# Problem to solve
Transcribe every line of the records below word for word, keeping their order.

Saved data entries
______

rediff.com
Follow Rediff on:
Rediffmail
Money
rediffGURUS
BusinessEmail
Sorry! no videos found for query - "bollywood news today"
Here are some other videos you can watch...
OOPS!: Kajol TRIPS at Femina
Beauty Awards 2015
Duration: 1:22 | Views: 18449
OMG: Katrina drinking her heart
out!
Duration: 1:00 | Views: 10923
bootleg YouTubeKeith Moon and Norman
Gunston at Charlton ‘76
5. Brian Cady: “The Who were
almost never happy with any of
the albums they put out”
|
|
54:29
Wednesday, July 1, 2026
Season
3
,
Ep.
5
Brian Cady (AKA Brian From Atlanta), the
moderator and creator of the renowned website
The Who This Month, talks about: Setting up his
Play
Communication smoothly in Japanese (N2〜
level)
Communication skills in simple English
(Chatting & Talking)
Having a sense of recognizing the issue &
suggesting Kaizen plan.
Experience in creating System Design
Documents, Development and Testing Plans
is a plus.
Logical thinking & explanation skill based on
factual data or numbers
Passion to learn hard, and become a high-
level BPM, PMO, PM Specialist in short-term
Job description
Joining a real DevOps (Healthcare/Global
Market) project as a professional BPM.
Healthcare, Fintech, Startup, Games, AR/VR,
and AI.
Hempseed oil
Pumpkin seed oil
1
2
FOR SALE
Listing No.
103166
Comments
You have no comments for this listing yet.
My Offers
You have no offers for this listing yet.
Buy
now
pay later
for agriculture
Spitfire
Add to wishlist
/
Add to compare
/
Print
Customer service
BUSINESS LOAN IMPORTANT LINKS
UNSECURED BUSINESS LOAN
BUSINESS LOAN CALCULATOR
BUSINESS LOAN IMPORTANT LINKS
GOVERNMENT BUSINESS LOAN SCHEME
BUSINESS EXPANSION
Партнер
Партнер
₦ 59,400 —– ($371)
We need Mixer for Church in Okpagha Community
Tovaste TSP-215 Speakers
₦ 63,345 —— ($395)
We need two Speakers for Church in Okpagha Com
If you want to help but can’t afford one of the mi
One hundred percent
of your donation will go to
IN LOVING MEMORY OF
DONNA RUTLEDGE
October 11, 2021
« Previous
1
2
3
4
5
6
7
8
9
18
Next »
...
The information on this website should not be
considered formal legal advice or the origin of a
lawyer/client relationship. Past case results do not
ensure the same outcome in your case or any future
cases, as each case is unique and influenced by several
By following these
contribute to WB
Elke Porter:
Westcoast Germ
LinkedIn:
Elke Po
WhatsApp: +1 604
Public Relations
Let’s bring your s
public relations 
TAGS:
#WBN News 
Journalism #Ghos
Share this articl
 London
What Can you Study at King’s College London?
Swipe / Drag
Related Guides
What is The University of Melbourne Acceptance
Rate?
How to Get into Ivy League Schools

______

# Task answer
rediff.com
Follow Rediff on:
Rediffmail
Money
rediffGURUS
BusinessEmail
Sorry! no videos found for query - "bollywood news today"
Here are some other videos you can watch...
OOPS!: Kajol TRIPS at Femina
Beauty Awards 2015
Duration: 1:22 | Views: 18449
OMG: Katrina drinking her heart
out!
Duration: 1:00 | Views: 10923
bootleg YouTubeKeith Moon and Norman
Gunston at Charlton ‘76
5. Brian Cady: “The Who were
almost never happy with any of
the albums they put out”
|
|
54:29
Wednesday, July 1, 2026
Season
3
,
Ep.
5
Brian Cady (AKA Brian From Atlanta), the
moderator and creator of the renowned website
The Who This Month, talks about: Setting up his
Play
Communication smoothly in Japanese (N2〜
level)
Communication skills in simple English
(Chatting & Talking)
Having a sense of recognizing the issue &
suggesting Kaizen plan.
Experience in creating System Design
Documents, Development and Testing Plans
is a plus.
Logical thinking & explanation skill based on
factual data or numbers
Passion to learn hard, and become a high-
level BPM, PMO, PM Specialist in short-term
Job description
Joining a real DevOps (Healthcare/Global
Market) project as a professional BPM.
Healthcare, Fintech, Startup, Games, AR/VR,
and AI.
Hempseed oil
Pumpkin seed oil
1
2
FOR SALE
Listing No.
103166
Comments
You have no comments for this listing yet.
My Offers
You have no offers for this listing yet.
Buy
now
pay later
for agriculture
Spitfire
Add to wishlist
/
Add to compare
/
Print
Customer service
BUSINESS LOAN IMPORTANT LINKS
UNSECURED BUSINESS LOAN
BUSINESS LOAN CALCULATOR
BUSINESS LOAN IMPORTANT LINKS
GOVERNMENT BUSINESS LOAN SCHEME
BUSINESS EXPANSION
Партнер
Партнер
₦ 59,400 —– ($371)
We need Mixer for Church in Okpagha Community
Tovaste TSP-215 Speakers
₦ 63,345 —— ($395)
We need two Speakers for Church in Okpagha Com
If you want to help but can’t afford one of the mi
One hundred percent
of your donation will go to
IN LOVING MEMORY OF
DONNA RUTLEDGE
October 11, 2021
« Previous
1
2
3
4
5
6
7
8
9
18
Next »
...
The information on this website should not be
considered formal legal advice or the origin of a
lawyer/client relationship. Past case results do not
ensure the same outcome in your case or any future
cases, as each case is unique and influenced by several
By following these
contribute to WB
Elke Porter:
Westcoast Germ
LinkedIn:
Elke Po
WhatsApp: +1 604
Public Relations
Let’s bring your s
public relations 
TAGS:
#WBN News 
Journalism #Ghos
Share this articl
 London
What Can you Study at King’s College London?
Swipe / Drag
Related Guides
What is The University of Melbourne Acceptance
Rate?
How to Get into Ivy League Schools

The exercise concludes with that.